Nor was Iran caught off guard by the Kremlin’s decision to reduce its military presence in Syria. Iranian and Russian generals and officials have been shuttling back and forth from one another’s capitals for months speaking on and strategizing over the conflict Syria. It is highly unlikely that Moscow’s decision to reconstitute its military position in Syria was not coordinated with either the Iranian or Syrian governments. Tehran, Moscow, and Damascus have been constantly consulting one another about the military operations in Syria.
If it was not for Iranian and Russian cooperation and resoluteness in Syria, the cease-fire agreement in Syria would not have materialized. The most recent wave of false reports about Russian and Iranian tensions in Syria are aimed at creating suspicion and managing the perception of US clients. This discourse is not only aimed at misleading people or targeting Iran and Russia, it is aimed at deceiving US clients and Syrian opposition figures in the Middle East about the reality of the situation on the ground in Syria, which is that the camps supported by the Iranians and the Russians in the Middle East are the ones on top.

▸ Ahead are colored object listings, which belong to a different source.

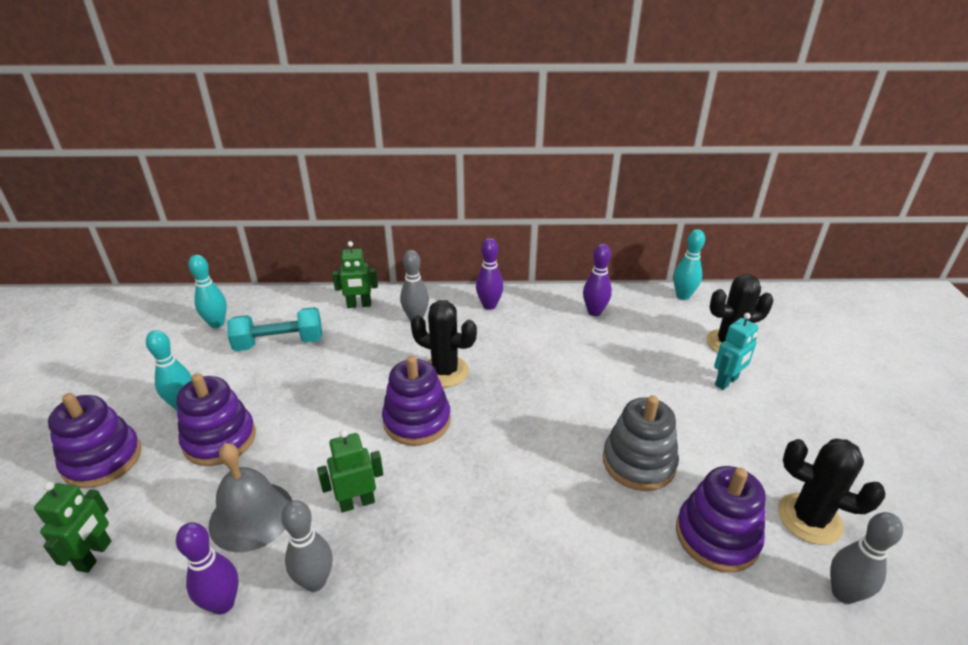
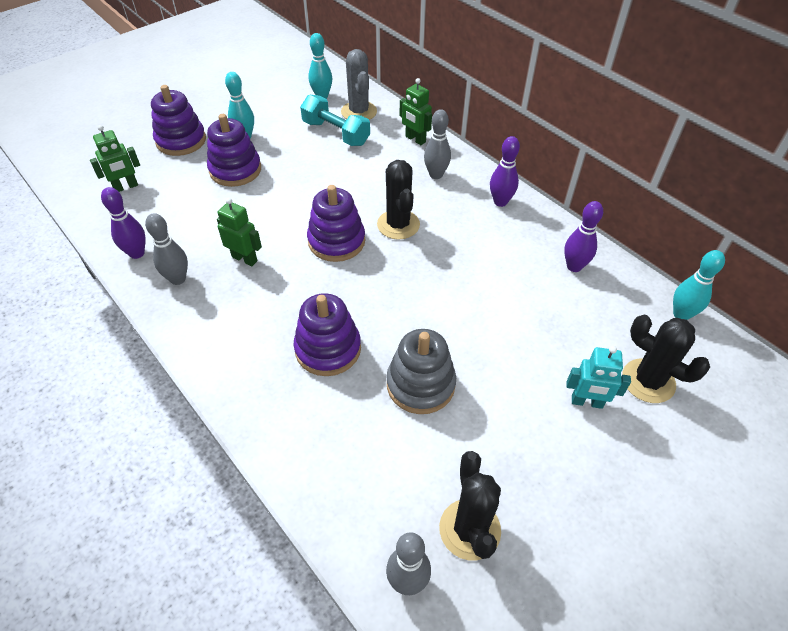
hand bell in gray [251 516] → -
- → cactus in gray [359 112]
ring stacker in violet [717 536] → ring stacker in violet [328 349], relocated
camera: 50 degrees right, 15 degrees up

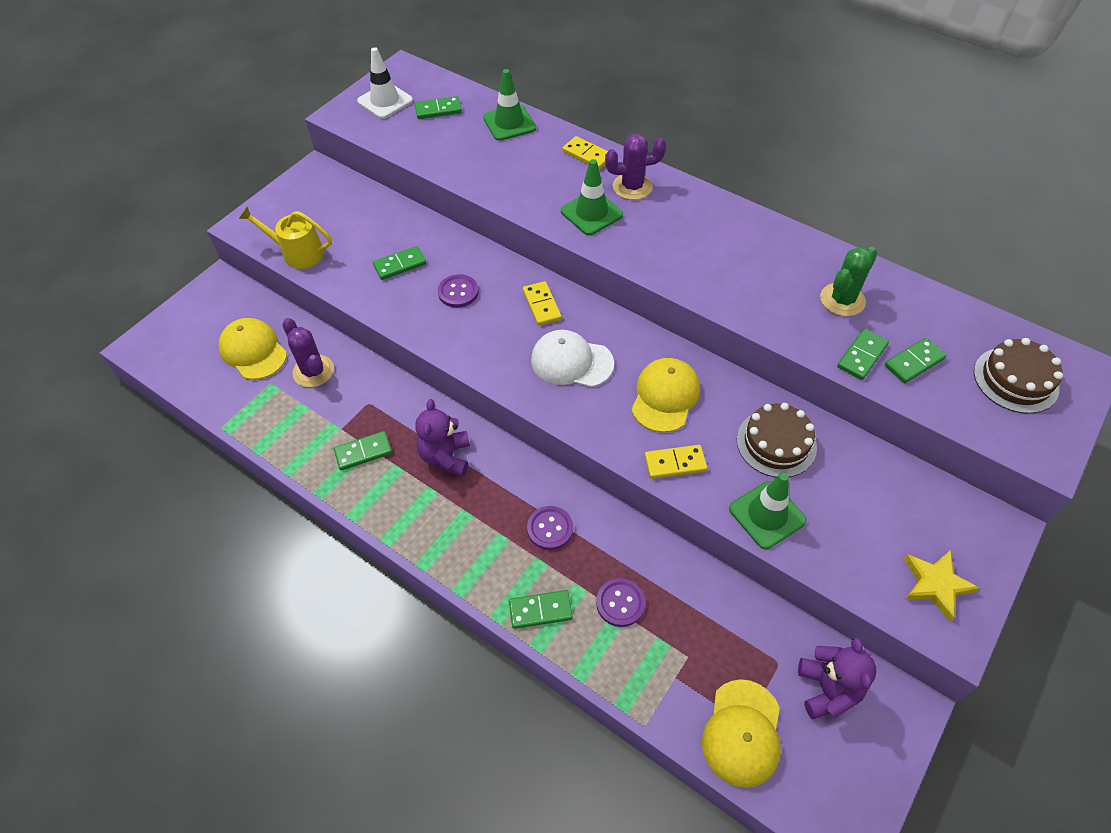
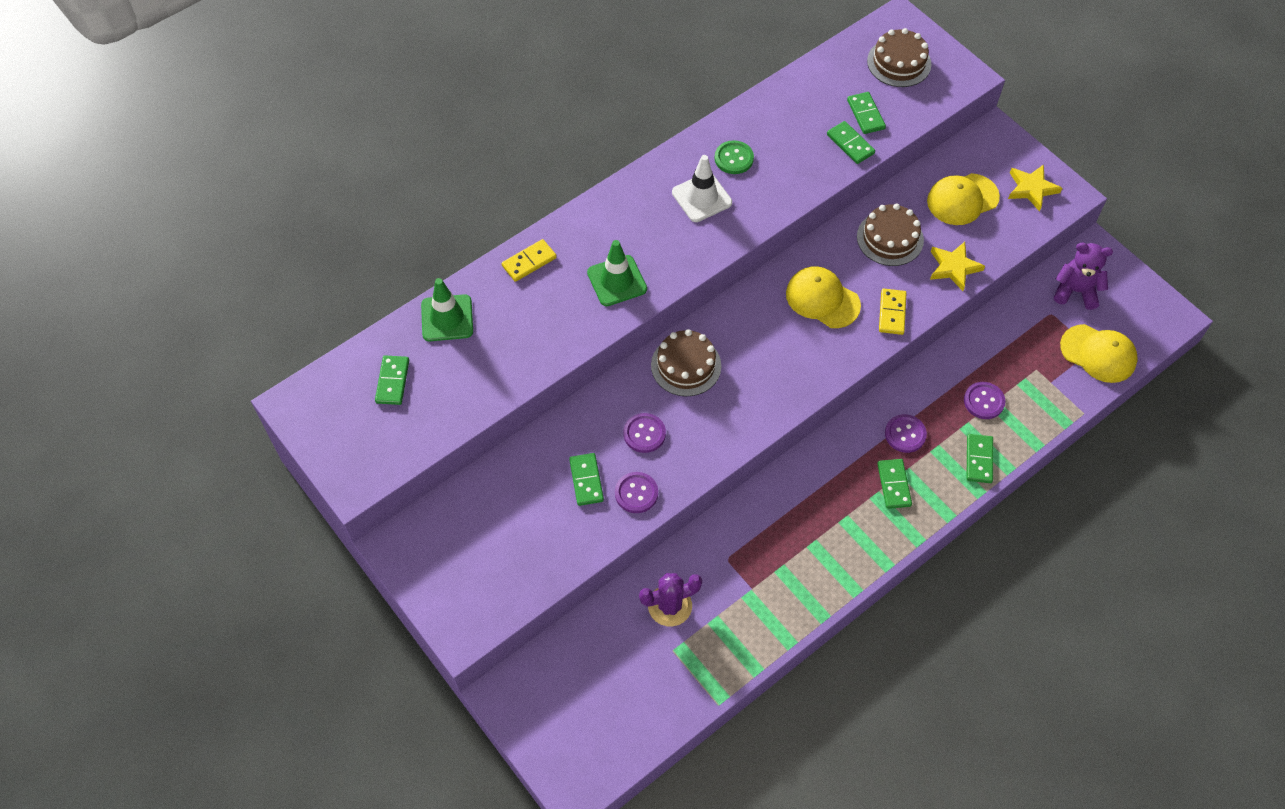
watering pot in yellow [298 253] → -
teddy bear in violet [446 457] → -
cap in snow-white [571 361] → -
cactus in violet [632 187] → -
cactus in green [842 300] → -
- → sewing button in violet [636 493]
- → sewing button in green [734 158]
cap in yellow [253 351] → cap in yellow [962 199], relocated
domino piece in green [363 452] → domino piece in green [893 485], relocated
traffic cone in snow-white [385 101] → traffic cone in snow-white [702 197], relocated
domino piece in yellow [542 305] → layer cake in dark brown [686 365]
traffic cone in green [767 515] → five-pointed star in yellow [953 267]
camera: 75 degrees left, 5 degrees up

Any ideas about some type of Russo-Iranian fallout are wishful thinking. Both powers are moving towards even deeper cooperation across the Eurasian landmass from the Mediterranean littoral and Iraq to the Caucasus and Central Asia. They are not only cooperating militarily together, but both Tehran and Moscow are also deepening their industrial, agricultural financial, political, and economic ties too. This is no temporary alliance, but part of a long-term engagement and strategic partnership.